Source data
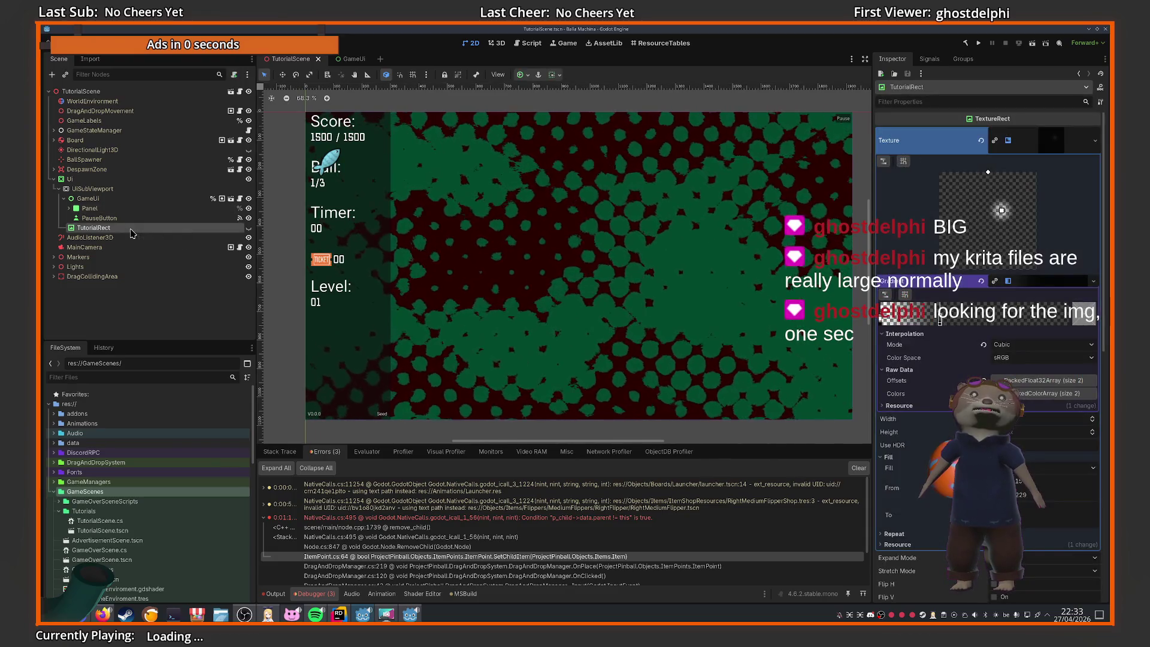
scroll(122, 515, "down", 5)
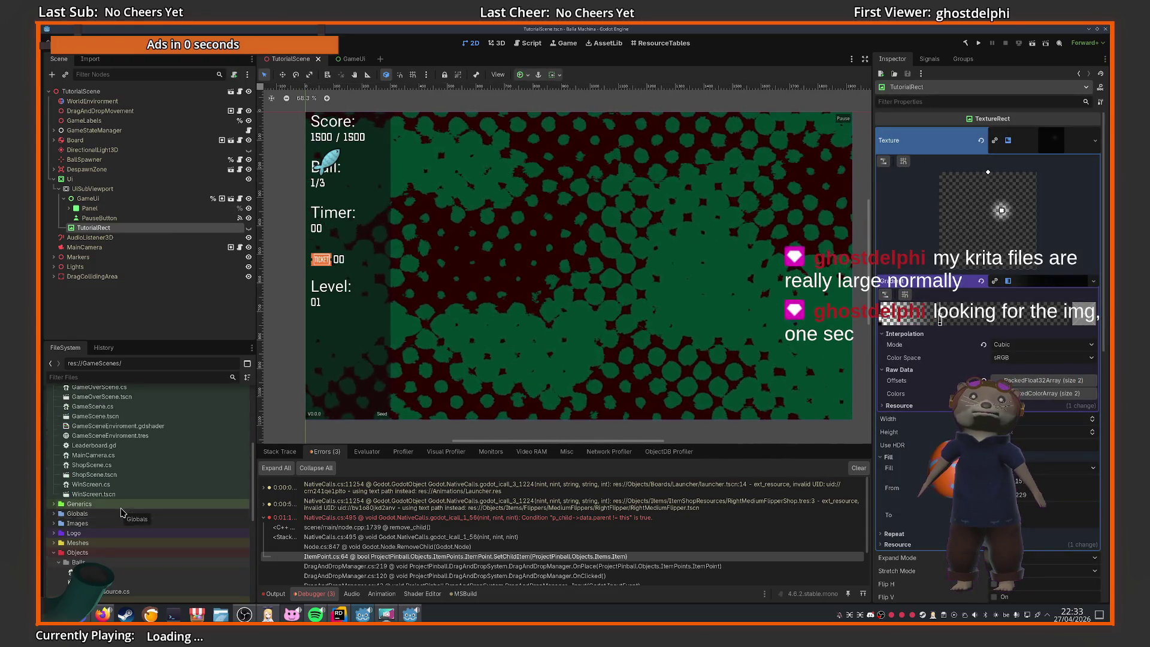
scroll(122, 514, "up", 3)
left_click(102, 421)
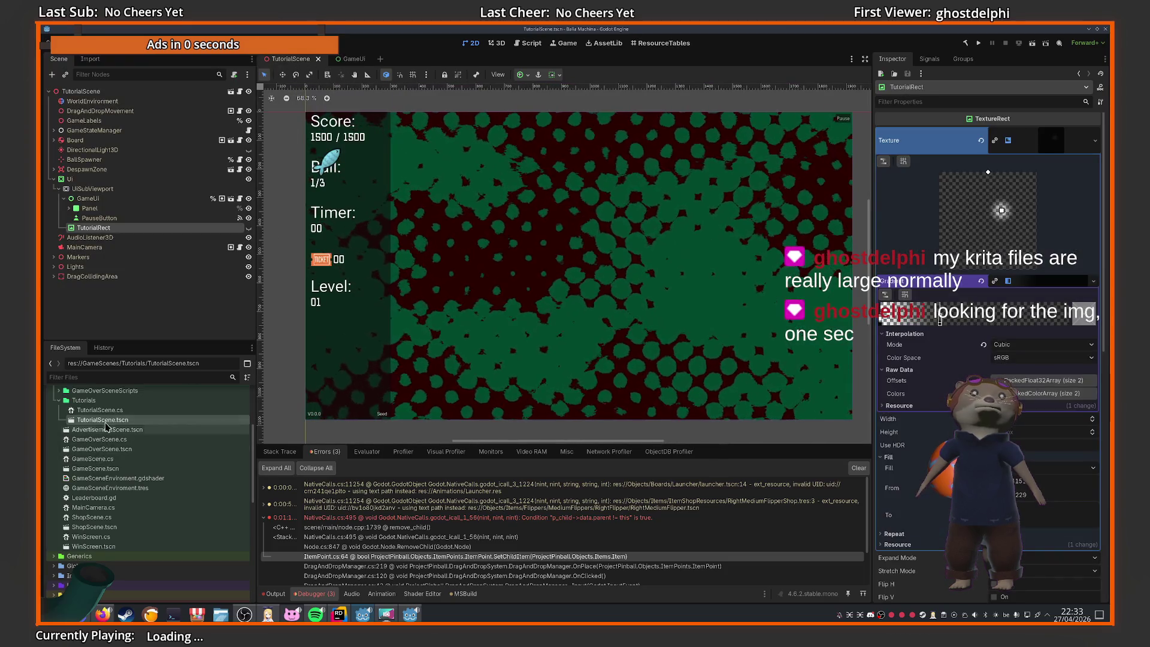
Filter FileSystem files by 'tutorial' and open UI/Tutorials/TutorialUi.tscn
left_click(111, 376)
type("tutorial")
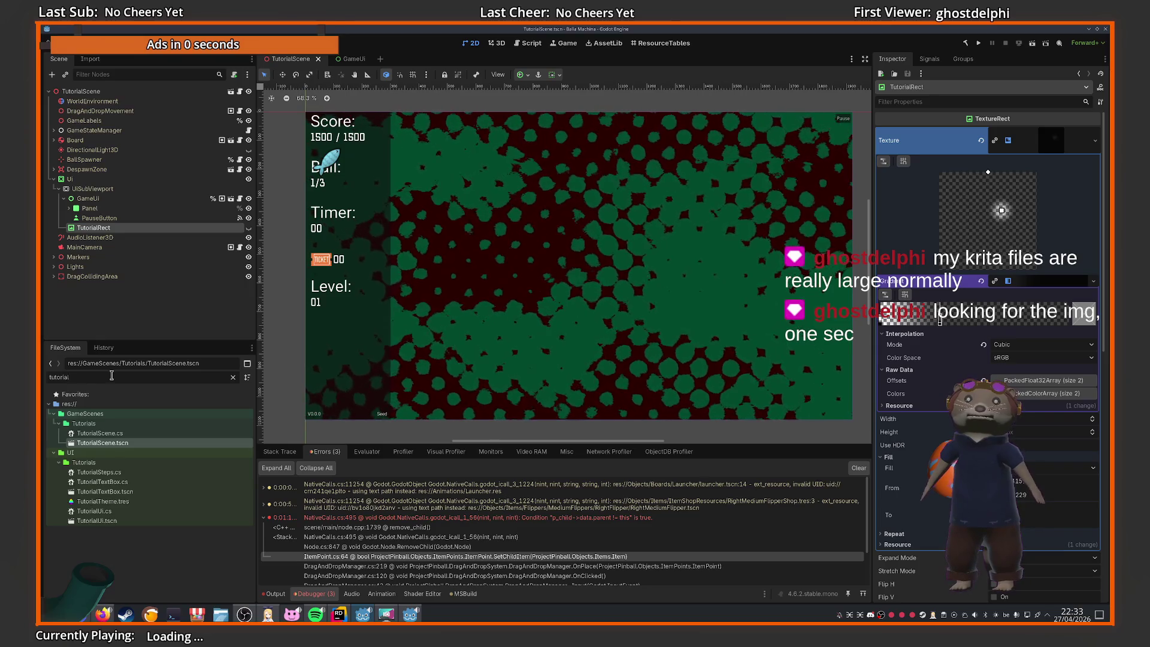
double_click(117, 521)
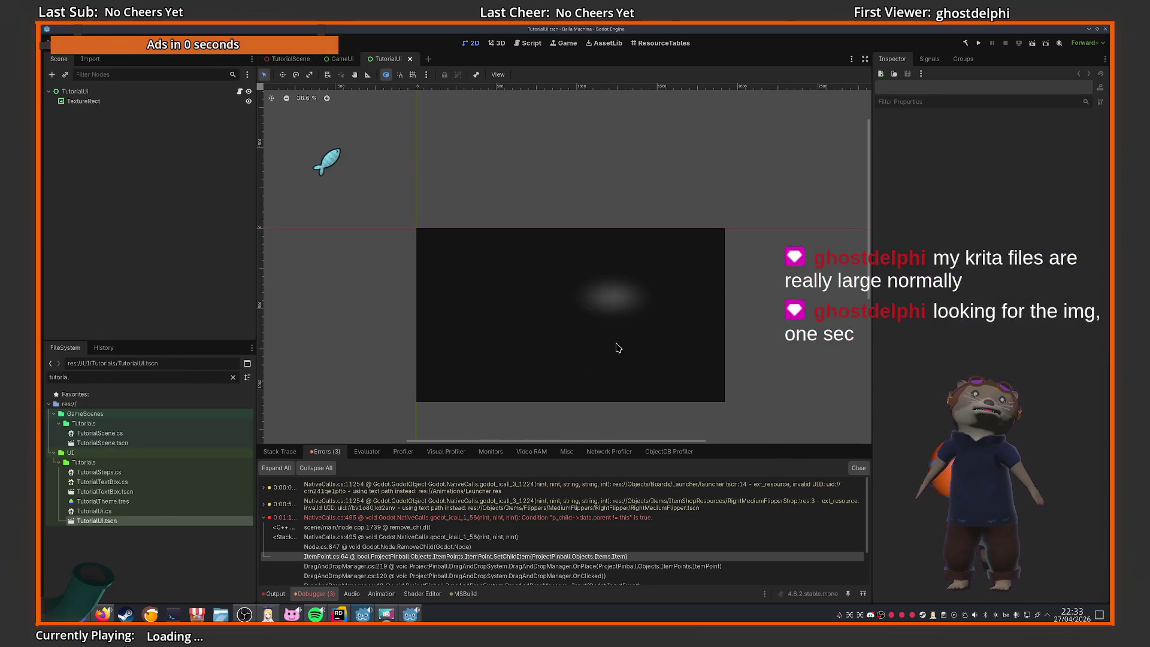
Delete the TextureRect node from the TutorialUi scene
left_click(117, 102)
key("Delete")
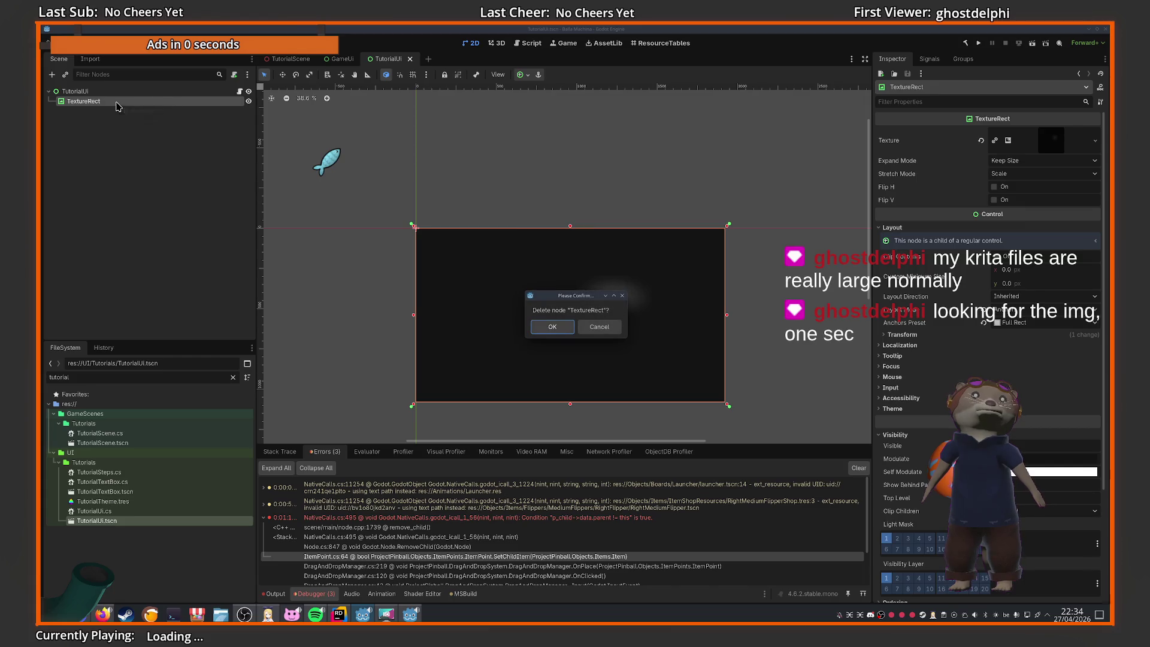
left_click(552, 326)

* How to complete this task: Apart from the images, every line above needs to be printed again exactly.

* Answer to this exercise:
scroll(122, 515, "down", 5)
scroll(122, 514, "up", 3)
left_click(102, 421)
Filter FileSystem files by 'tutorial' and open UI/Tutorials/TutorialUi.tscn
left_click(111, 376)
type("tutorial")
double_click(117, 521)
Delete the TextureRect node from the TutorialUi scene
left_click(117, 102)
key("Delete")
left_click(552, 326)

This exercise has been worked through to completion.